═══ Text
Step 2: Set up the run directory
Create a working folder next to the input file:
<bib_dir>/bibcheck_<timestamp>/
├── input.bib # copy of source
├── entries/ # split entries (one .bib per entry)
├── reports/ # per-agent JSON/markdown outputs
├── bibcheck_report.md # final consolidated report
└── corrected.bib # drop-in replacement
The timestamped folder means re-runs do not clobber prior audits.
Step 3a: Per-citation mode
-
Split the .bib into per-entry files. A robust splitter: read the .bib, walk for @type{key, openers, balance braces to find each entry's close, write to entries/<key>.bib.
-
Launch agents in waves of --max-parallel. For each entry, dispatch one Agent subagent (subagent_type: general-purpose) with this brief:
You are auditing one bibliography entry. The entry is:
<paste the .bib block>
Your job:
1. Identify the cited paper. Use WebSearch (and WebFetch if needed) to find it.
2. Locate a canonical anchor: DOI, journal landing page URL, or author working-paper URL.
3. Cross-check every field in the .bib block against the canonical source:
- title, authors, year, journal/booktitle, volume, number, pages, publisher, DOI
4. Specifically test for "field mixing" — e.g., the title belongs to one paper but the authors or year belong to another. This is the most common silent error in inherited .bib files.
5. Output JSON to <reports/<key>.json> with:
- status: "clean" | "corrected" | "unverifiable"
- one_sentence: plain-language description of the paper (one sentence)
- canonical_url: DOI or URL
- issues: list of {field, original, corrected, reason}
- corrected_bib: the corrected entry (or the original if status=clean)
You do NOT modify the input file. You only write the report and the corrected entry.
-
Final reviewer pass. When all entries are done, dispatch a single reviewer agent that:
- Reads every
reports/*.json.
- Spot-checks any entry marked "unverifiable" (does a quick second WebSearch).
- Adjudicates conflicts where a corrected field looks suspicious.
- Writes
bibcheck_report.md with a summary table (Clean / Corrected / Unverifiable counts) and per-entry detail.
- Concatenates the corrected_bib fields into
corrected.bib.
Step 3b: Per-field mode
The point of this mode is isolation: each specialist agent should not see what the others are concluding. We achieve that by launching each specialist as a separate claude -p subprocess. Each subprocess is a fresh CLI session.
══════
═══ Material supplied
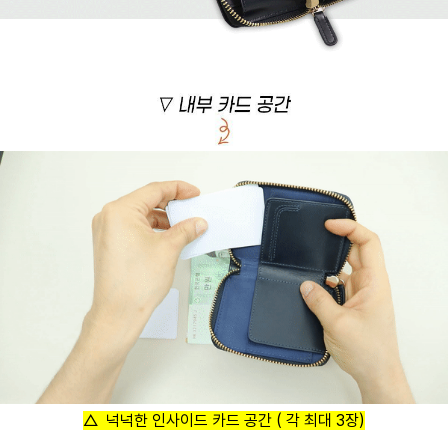
△ 넉넉한 인사이드 카드 공간 ( 각 최대 3장)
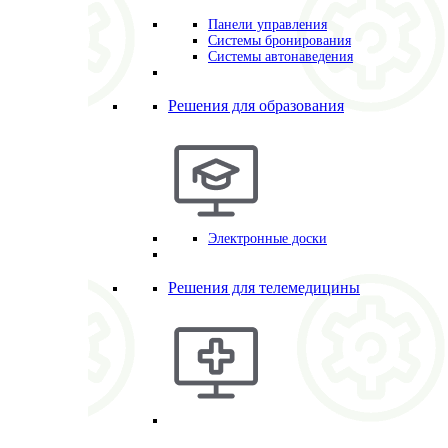
Панели управления
Системы бронирования
Системы автонаведения
Решения для образования
Электронные доски
Решения для телемедицины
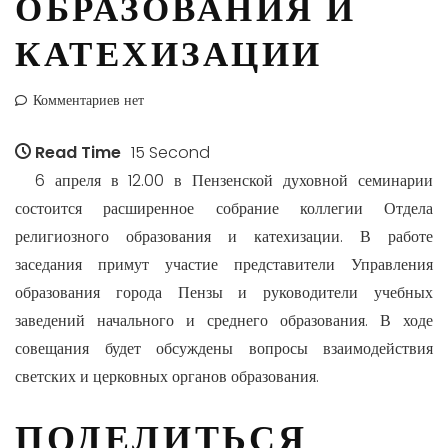
ОБРАЗОВАНИЯ И
КАТЕХИЗАЦИИ
Комментариев нет
Read Time
15 Second
6 апреля в 12.00 в Пензенской духовной семинарии
состоится расширенное собрание коллегии Отдела
религиозного образования и катехизации. В работе
заседания примут участие представители Управления
образования города Пензы и руководители учебных
заведений начального и среднего образования. В ходе
совещания будет обсуждены вопросы взаимодействия
светских и церковных органов образования.
ПОДЕЛИТЬСЯ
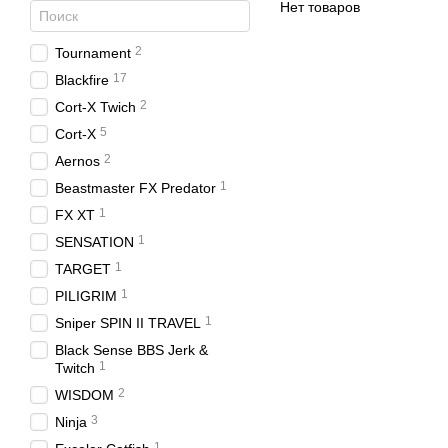
Нет товаров
2
Tournament
17
Blackfire
2
Cort-X Twich
5
Cort-X
2
Aernos
1
Beastmaster FX Predator
1
FX XT
1
SENSATION
1
TARGET
1
PILIGRIM
1
Sniper SPIN II TRAVEL
Black Sense BBS Jerk &
1
Twitch
2
WISDOM
3
Ninja
1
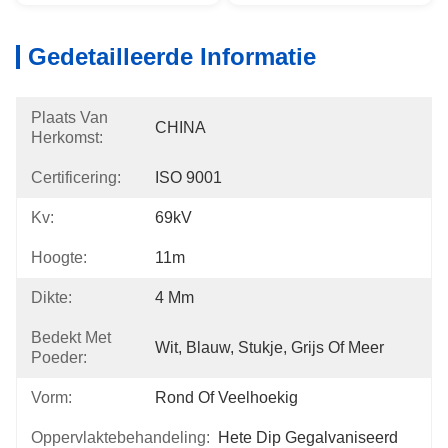
Gedetailleerde Informatie
Plaats Van
CHINA
Herkomst:
Certificering:
ISO 9001
Kv:
69kV
Hoogte:
11m
Dikte:
4 Mm
Bedekt Met
Wit, Blauw, Stukje, Grijs Of Meer
Poeder:
Vorm:
Rond Of Veelhoekig
Oppervlaktebehandeling:
Hete Dip Gegalvaniseerd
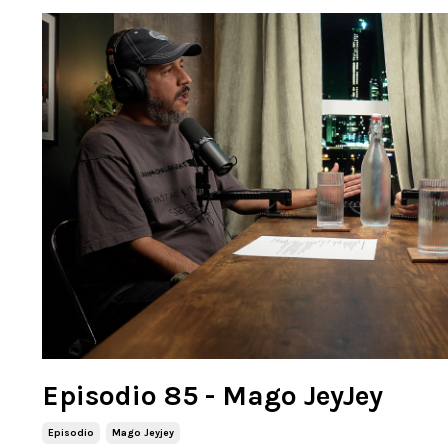
Episodio 85 - Mago JeyJey
Episodio
Mago Jeyjey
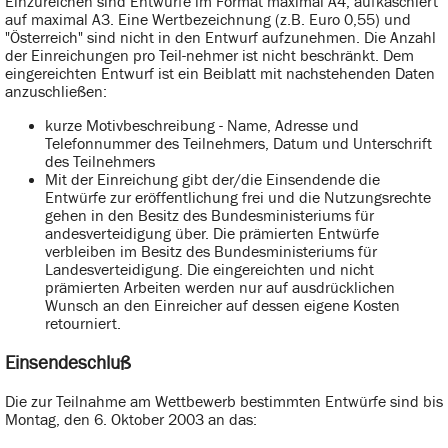
Einzureichen sind Entwürfe im Format maximal A4, aufkaschiert
auf maximal A3. Eine Wertbezeichnung (z.B. Euro 0,55) und
"Österreich" sind nicht in den Entwurf aufzunehmen. Die Anzahl
der Einreichungen pro Teil-nehmer ist nicht beschränkt. Dem
eingereichten Entwurf ist ein Beiblatt mit nachstehenden Daten
anzuschließen:
kurze Motivbeschreibung - Name, Adresse und
Telefonnummer des Teilnehmers, Datum und Unterschrift
des Teilnehmers
Mit der Einreichung gibt der/die Einsendende die
Entwürfe zur eröffentlichung frei und die Nutzungsrechte
gehen in den Besitz des Bundesministeriums für
andesverteidigung über. Die prämierten Entwürfe
verbleiben im Besitz des Bundesministeriums für
Landesverteidigung. Die eingereichten und nicht
prämierten Arbeiten werden nur auf ausdrücklichen
Wunsch an den Einreicher auf dessen eigene Kosten
retourniert.
Einsendeschluß
Die zur Teilnahme am Wettbewerb bestimmten Entwürfe sind bis
Montag, den 6. Oktober 2003 an das:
══════
→ Instructions for the task
Why, according to the text, does per-field mode launch each specialist agent as a separate claude -p subprocess?

→ Task result
Per-field mode is meant to keep each specialist agent isolated, so that none of them sees what the others are concluding. Running each one as a separate claude -p subprocess gives it a fresh CLI session, which provides that isolation.